Now continue this for the full $10$ hours. We end up needing $12$ copies of the graph on the road (the original and $11$ reflections) in order to follow the faster car along a single straight line on the graph.
Now counting the intersections looks somewhat like counting the squares that a diagonal line goes through in a rectangular grid, for example as asked in How many squares is passing the diagonal, How many squares does the diagonal of this rectangle go through? or How many crossings are there? Is there a formula? The only difference really is that the lines of the grid are sloped and not horizontal or vertical.
(Note that we could just as easily--and perhaps more helpfully--have labeled the positions along the vertical axis $d,$ $2d,$ $3d,$ and so forth instead of $1,$ $2,$ and $3.$ I used integers because it was more convenient in the graphing tool.)
With a graph link this it becomes particularly easy to see that the opposite-direction meetings must occur at the interval $2d/(v_1 + v_2),$ because when the red line crosses a downward-sloping black line, the next downward-sloping black line is exactly $2$ road-lengths (a distance $2d$ in the original units) above that intersection on the graph and the two lines converge at a rate equal to the difference in their slopes. Similarly, we can see that the overtaking meetings must occur at the interval $2d/\lvert v_1 - v_2\rvert,$ because (again) whenever the red line crosses an upward-sloping black line, the next upward-sloping line is exactly $2$ road-lengths above it, but in this case the rate of convergence is the difference in the slopes.
The similarity to the grid-diagonal problem should also remind us that the red line might cross the grid exactly at an intersection, and that when it does we have to count only one crossing instead of two (one crossing for each line it crossed there).

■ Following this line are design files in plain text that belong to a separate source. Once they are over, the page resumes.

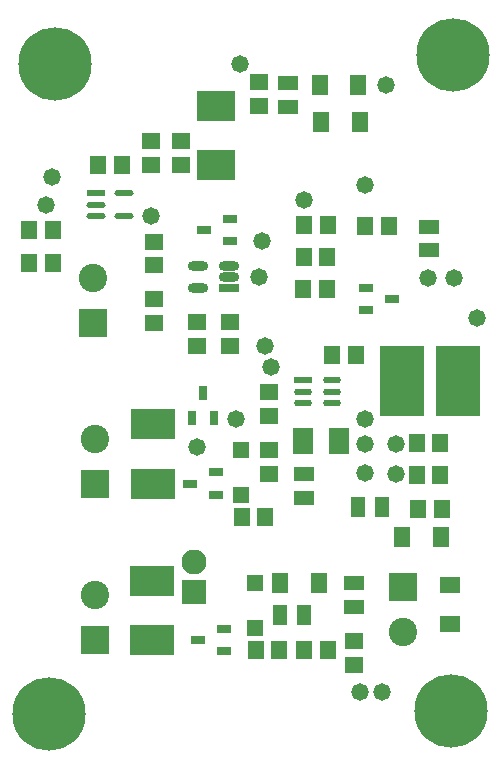
<source format=gts>
G04*
G04 #@! TF.GenerationSoftware,Altium Limited,Altium Designer,24.10.1 (45)*
G04*
G04 Layer_Color=8388736*
%FSLAX24Y24*%
%MOIN*%
G70*
G04*
G04 #@! TF.SameCoordinates,C6CBD9EB-9E9D-4DD1-ADCD-94E966FD8E1D*
G04*
G04*
G04 #@! TF.FilePolarity,Negative*
G04*
G01*
G75*
%ADD25R,0.0606X0.0223*%
G04:AMPARAMS|DCode=26|XSize=60.6mil|YSize=22.3mil|CornerRadius=11.1mil|HoleSize=0mil|Usage=FLASHONLY|Rotation=0.000|XOffset=0mil|YOffset=0mil|HoleType=Round|Shape=RoundedRectangle|*
%AMROUNDEDRECTD26*
21,1,0.0606,0.0000,0,0,0.0*
21,1,0.0383,0.0223,0,0,0.0*
1,1,0.0223,0.0192,0.0000*
1,1,0.0223,-0.0192,0.0000*
1,1,0.0223,-0.0192,0.0000*
1,1,0.0223,0.0192,0.0000*
%
%ADD26ROUNDEDRECTD26*%
%ADD27R,0.0645X0.0197*%
G04:AMPARAMS|DCode=28|XSize=64.5mil|YSize=19.7mil|CornerRadius=9.8mil|HoleSize=0mil|Usage=FLASHONLY|Rotation=0.000|XOffset=0mil|YOffset=0mil|HoleType=Round|Shape=RoundedRectangle|*
%AMROUNDEDRECTD28*
21,1,0.0645,0.0000,0,0,0.0*
21,1,0.0448,0.0197,0,0,0.0*
1,1,0.0197,0.0224,0.0000*
1,1,0.0197,-0.0224,0.0000*
1,1,0.0197,-0.0224,0.0000*
1,1,0.0197,0.0224,0.0000*
%
%ADD28ROUNDEDRECTD28*%
%ADD44R,0.0671X0.0474*%
%ADD45R,0.0474X0.0671*%
%ADD46R,0.0552X0.0671*%
%ADD47R,0.0671X0.0552*%
%ADD48R,0.1260X0.0984*%
%ADD49R,0.1457X0.0984*%
%ADD50R,0.0513X0.0316*%
%ADD51R,0.0316X0.0513*%
G04:AMPARAMS|DCode=52|XSize=68.6mil|YSize=30.3mil|CornerRadius=15.1mil|HoleSize=0mil|Usage=FLASHONLY|Rotation=180.000|XOffset=0mil|YOffset=0mil|HoleType=Round|Shape=RoundedRectangle|*
%AMROUNDEDRECTD52*
21,1,0.0686,0.0000,0,0,180.0*
21,1,0.0383,0.0303,0,0,180.0*
1,1,0.0303,-0.0192,0.0000*
1,1,0.0303,0.0192,0.0000*
1,1,0.0303,0.0192,0.0000*
1,1,0.0303,-0.0192,0.0000*
%
%ADD52ROUNDEDRECTD52*%
%ADD53R,0.0686X0.0303*%
%ADD54R,0.0560X0.0552*%
%ADD55R,0.1458X0.2324*%
%ADD56R,0.0631X0.0552*%
%ADD57R,0.0552X0.0631*%
%ADD58R,0.0710X0.0867*%
%ADD59R,0.0552X0.0631*%
%ADD60R,0.0631X0.0552*%
%ADD61C,0.2442*%
%ADD62C,0.0828*%
%ADD63R,0.0828X0.0828*%
%ADD64C,0.0946*%
%ADD65R,0.0946X0.0946*%
%ADD66C,0.0580*%
D25*
X9836Y12549D02*
D03*
D26*
Y12175D02*
D03*
Y11801D02*
D03*
X10793D02*
D03*
Y12175D02*
D03*
Y12549D02*
D03*
D27*
X2946Y18780D02*
D03*
D28*
Y18406D02*
D03*
Y18032D02*
D03*
X3865D02*
D03*
Y18780D02*
D03*
D44*
X9882Y8632D02*
D03*
Y9419D02*
D03*
X9350Y21663D02*
D03*
Y22451D02*
D03*
X11555Y5002D02*
D03*
Y5789D02*
D03*
X14026Y16880D02*
D03*
Y17667D02*
D03*
D45*
X12461Y8317D02*
D03*
X11673D02*
D03*
X9872Y4715D02*
D03*
X9085D02*
D03*
D46*
X10439Y21152D02*
D03*
X11726D02*
D03*
X10400Y22411D02*
D03*
X11687D02*
D03*
X13142Y7333D02*
D03*
X14429D02*
D03*
X10372Y5789D02*
D03*
X9085D02*
D03*
D47*
X14744Y5719D02*
D03*
Y4431D02*
D03*
D48*
X6949Y21703D02*
D03*
Y19734D02*
D03*
D49*
X4852Y9110D02*
D03*
Y11079D02*
D03*
X4813Y3888D02*
D03*
Y5856D02*
D03*
D50*
X6066Y9110D02*
D03*
X6926Y9480D02*
D03*
Y8740D02*
D03*
X12802Y15256D02*
D03*
X11942Y14886D02*
D03*
Y15626D02*
D03*
X6332Y3898D02*
D03*
X7192Y4268D02*
D03*
Y3528D02*
D03*
X6539Y17569D02*
D03*
X7398Y17939D02*
D03*
Y17199D02*
D03*
D51*
X6516Y12143D02*
D03*
X6886Y11283D02*
D03*
X6146D02*
D03*
D52*
X6332Y15620D02*
D03*
Y16368D02*
D03*
X7388D02*
D03*
Y15994D02*
D03*
D53*
Y15620D02*
D03*
D54*
X7785Y10238D02*
D03*
Y8738D02*
D03*
X8248Y5789D02*
D03*
Y4289D02*
D03*
D55*
X15000Y12530D02*
D03*
X13150D02*
D03*
D56*
X8691Y11378D02*
D03*
Y12165D02*
D03*
X8711Y10226D02*
D03*
Y9439D02*
D03*
X8366Y21703D02*
D03*
Y22490D02*
D03*
X7421Y14498D02*
D03*
Y13711D02*
D03*
X4872Y14468D02*
D03*
Y15256D02*
D03*
X4872Y16383D02*
D03*
Y17171D02*
D03*
X11555Y3858D02*
D03*
Y3071D02*
D03*
D57*
X13681Y8278D02*
D03*
X14468D02*
D03*
X7795Y7982D02*
D03*
X8583D02*
D03*
X3799Y19734D02*
D03*
X3012D02*
D03*
X10640Y15600D02*
D03*
X9852D02*
D03*
X12697Y17687D02*
D03*
X11909D02*
D03*
X10650Y16663D02*
D03*
X9862D02*
D03*
X10659Y17736D02*
D03*
X9872D02*
D03*
X9882Y3553D02*
D03*
X10669D02*
D03*
X8257Y3554D02*
D03*
X9044D02*
D03*
D58*
X9852Y10541D02*
D03*
X11033D02*
D03*
D59*
X10807Y13396D02*
D03*
X11594D02*
D03*
X14419Y10453D02*
D03*
X13632D02*
D03*
X14419Y9400D02*
D03*
X13632D02*
D03*
X1506Y16476D02*
D03*
X719D02*
D03*
X1506Y17549D02*
D03*
X719D02*
D03*
D60*
X4783Y19734D02*
D03*
Y20522D02*
D03*
X5768Y19734D02*
D03*
Y20522D02*
D03*
X6319Y14498D02*
D03*
Y13711D02*
D03*
D61*
X1358Y1427D02*
D03*
X1575Y23100D02*
D03*
X14823Y23396D02*
D03*
X14783Y1545D02*
D03*
D62*
X6191Y6496D02*
D03*
D63*
Y5496D02*
D03*
D64*
X2904Y10610D02*
D03*
X2835Y15969D02*
D03*
X2904Y5384D02*
D03*
X13159Y4163D02*
D03*
D65*
X2904Y9110D02*
D03*
X2835Y14468D02*
D03*
X2904Y3884D02*
D03*
X13159Y5663D02*
D03*
D66*
X13996Y15949D02*
D03*
X11909Y19065D02*
D03*
X6293Y10335D02*
D03*
X9872Y18553D02*
D03*
X12608Y22411D02*
D03*
X8563Y13711D02*
D03*
X15650Y14626D02*
D03*
X12461Y2169D02*
D03*
X11752D02*
D03*
X14862Y15949D02*
D03*
X8760Y13002D02*
D03*
X7618Y11270D02*
D03*
X11915D02*
D03*
Y9459D02*
D03*
Y10443D02*
D03*
X12933D02*
D03*
Y9419D02*
D03*
X4783Y18041D02*
D03*
X7736Y23081D02*
D03*
X1476Y19341D02*
D03*
X8366Y15984D02*
D03*
X1260Y18396D02*
D03*
X8484Y17205D02*
D03*
M02*

</source>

Since the cars have speeds $5/6$ and $6/5$ in the units of the graphs above, the number of hours between opposite-direction meetings is $$ \frac{2}{\frac56 + \frac65} = \frac{60}{61} $$ and the number of hours between overtaking meetings is $$ \frac{2}{\frac65 - \frac56} = \frac{60}{11}. $$
Since $11$ and $61$ are relatively prime (in fact, both are prime numbers), the least common multiple of those two times is $60$, so if the red line intersects both directions of the grid at once, it will happen every $60$ hours. But we start with the red line exactly in the center of one of the black parallelograms (halfway between the lines above and the reflections below not shown in the graph), and we are guaranteed that in $60$ hours the red line will once again be exactly the center of of a parallelogram. The entire graph has a $180$-degree rotational symmetry about the midpoint of those two points (we could rotate everything $180$ degrees and the red line would remain where it was and the black lines would trade places with each other). This implies that at $30$ hours, the red line will also be at a point of symmetry in the set of black lines: the center of a parallelogram, the center of a side of a parallelogram, or a crossing of two lines. As it turns out, it is at a crossing of two lines. This tells us that the "it will meet the other car exactly once" method is not only logical invalid, it actually will fail once every $60$ hours, the first time being $30$ hours after the starting conditions.
A couple of things we might do in order to make the grid even easier to use would be to do a shear transformation of the plane that makes the upward-sloped black lines horizontal, followed by a shear that makes the downward-sloped black lines vertical. Then the transformed red line would be passing through a rectangular grid in the usual way and the intersections would be easy to count for any period of time, whether that period allows the faster car to traverse the road an integer number of times or not. But this may be more transformation than we really need, since you already have the tools to analyze the problem thoroughly by finding the time to the next meeting and the time between meetings for opposite-direction meetings, overtaking meetings, and meetings at either end of the road.